Requirement A: In the passage on Malcolm X below, whom did Hitler blame for Germany's miseries?
Requirement B: Continue the passage on Malcolm X below, picking up right after its final sentence.

Reading passage:
——

Malcolm X was a controversial leader. He has been linked with Martin Luther King, Jr., one of the most famous civil rights leaders in history, even though Malcolm X's more bellicose rhetoric calls for extreme resistance to, not mere tolerance of, racial oppression. Indeed, Malcolm X's writing and speeches have been likened by some to the extreme nationalism that so inflamed Germans after WWI. In that period of ignominy and social shame, Adolph Hitler resurrected failing nationalism with his passionate speeches about racial superiority in which he blamed the Jewish Germans for the miseries of the country and proclaimed that Germany had a justification for war. Both Martin Luther King and Adolph Hilter were named Man of the Year by Time magazine and both share some similarities with Malcolm X. Even while espousing the same goals as Martin Luther King, Malcolm X used the idea of a single enemy - much like the mechanisms employed by Hitler, to unite his people to rally around the idea of a common oppressor.

——

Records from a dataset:
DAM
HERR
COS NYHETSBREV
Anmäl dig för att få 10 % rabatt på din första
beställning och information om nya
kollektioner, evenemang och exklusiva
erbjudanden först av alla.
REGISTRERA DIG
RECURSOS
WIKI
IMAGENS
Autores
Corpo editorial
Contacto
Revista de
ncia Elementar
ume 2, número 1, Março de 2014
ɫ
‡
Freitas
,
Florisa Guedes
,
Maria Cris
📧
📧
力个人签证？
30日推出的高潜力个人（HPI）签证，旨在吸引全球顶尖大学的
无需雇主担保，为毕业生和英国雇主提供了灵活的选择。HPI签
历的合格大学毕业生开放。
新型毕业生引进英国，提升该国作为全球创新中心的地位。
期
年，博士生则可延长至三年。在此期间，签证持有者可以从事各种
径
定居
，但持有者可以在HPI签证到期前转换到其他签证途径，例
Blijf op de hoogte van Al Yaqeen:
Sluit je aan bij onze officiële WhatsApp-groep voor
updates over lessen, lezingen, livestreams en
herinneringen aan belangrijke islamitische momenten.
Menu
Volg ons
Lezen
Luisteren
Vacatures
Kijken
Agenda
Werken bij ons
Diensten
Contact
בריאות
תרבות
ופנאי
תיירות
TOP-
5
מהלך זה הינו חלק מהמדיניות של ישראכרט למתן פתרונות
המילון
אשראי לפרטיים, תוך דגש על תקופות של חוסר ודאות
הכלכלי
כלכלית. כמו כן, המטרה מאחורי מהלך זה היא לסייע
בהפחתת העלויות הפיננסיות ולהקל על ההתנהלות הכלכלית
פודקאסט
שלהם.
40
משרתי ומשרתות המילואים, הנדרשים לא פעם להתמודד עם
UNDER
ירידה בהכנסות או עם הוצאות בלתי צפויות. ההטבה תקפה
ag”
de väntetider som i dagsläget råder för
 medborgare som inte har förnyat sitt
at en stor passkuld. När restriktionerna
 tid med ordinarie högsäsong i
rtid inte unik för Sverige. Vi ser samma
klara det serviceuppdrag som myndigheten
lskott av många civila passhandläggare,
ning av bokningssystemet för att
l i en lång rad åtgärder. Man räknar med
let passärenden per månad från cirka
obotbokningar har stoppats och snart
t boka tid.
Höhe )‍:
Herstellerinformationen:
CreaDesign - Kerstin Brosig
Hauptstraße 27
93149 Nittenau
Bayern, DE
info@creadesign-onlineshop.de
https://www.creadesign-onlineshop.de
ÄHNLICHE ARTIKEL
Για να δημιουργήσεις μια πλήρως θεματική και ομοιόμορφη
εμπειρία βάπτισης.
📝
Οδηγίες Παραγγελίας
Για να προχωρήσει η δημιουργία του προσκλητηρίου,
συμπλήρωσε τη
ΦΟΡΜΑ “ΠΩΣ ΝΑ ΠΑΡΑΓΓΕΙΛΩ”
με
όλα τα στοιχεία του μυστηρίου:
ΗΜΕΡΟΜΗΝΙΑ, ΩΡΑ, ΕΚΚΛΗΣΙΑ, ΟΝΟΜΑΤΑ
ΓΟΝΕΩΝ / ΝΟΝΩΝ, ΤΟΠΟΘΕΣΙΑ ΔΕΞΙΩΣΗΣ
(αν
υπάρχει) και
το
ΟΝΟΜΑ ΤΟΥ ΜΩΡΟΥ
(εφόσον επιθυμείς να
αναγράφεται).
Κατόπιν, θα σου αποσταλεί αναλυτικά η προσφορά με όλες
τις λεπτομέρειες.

——

Task output A: He blamed the Jewish Germans.

Task output B:
Embodying both of these contradictory combinations, Malcolm X's speeches and writings display his beliefs, that violence, even though not intended, can be justified.
Interestingly, several events in Malcolm X's life paralleled those of Adolph Hitler's life. In Mein Kamph, Hitler related how he was rejected from an art academy. "When I presented myself to the rector, requesting an explanation for my non-acceptance at the Academy's school of painting, that gentleman assured me that the drawings I had submitted incontrovertibly showed my unfitness for painting, and that my ability obviously lay in the field of architecture; for me, he said, the Academy's school of painting was out of the question, the place for me was the School of Architecture (Hitler)."
In a similar turn of events, when Malcolm...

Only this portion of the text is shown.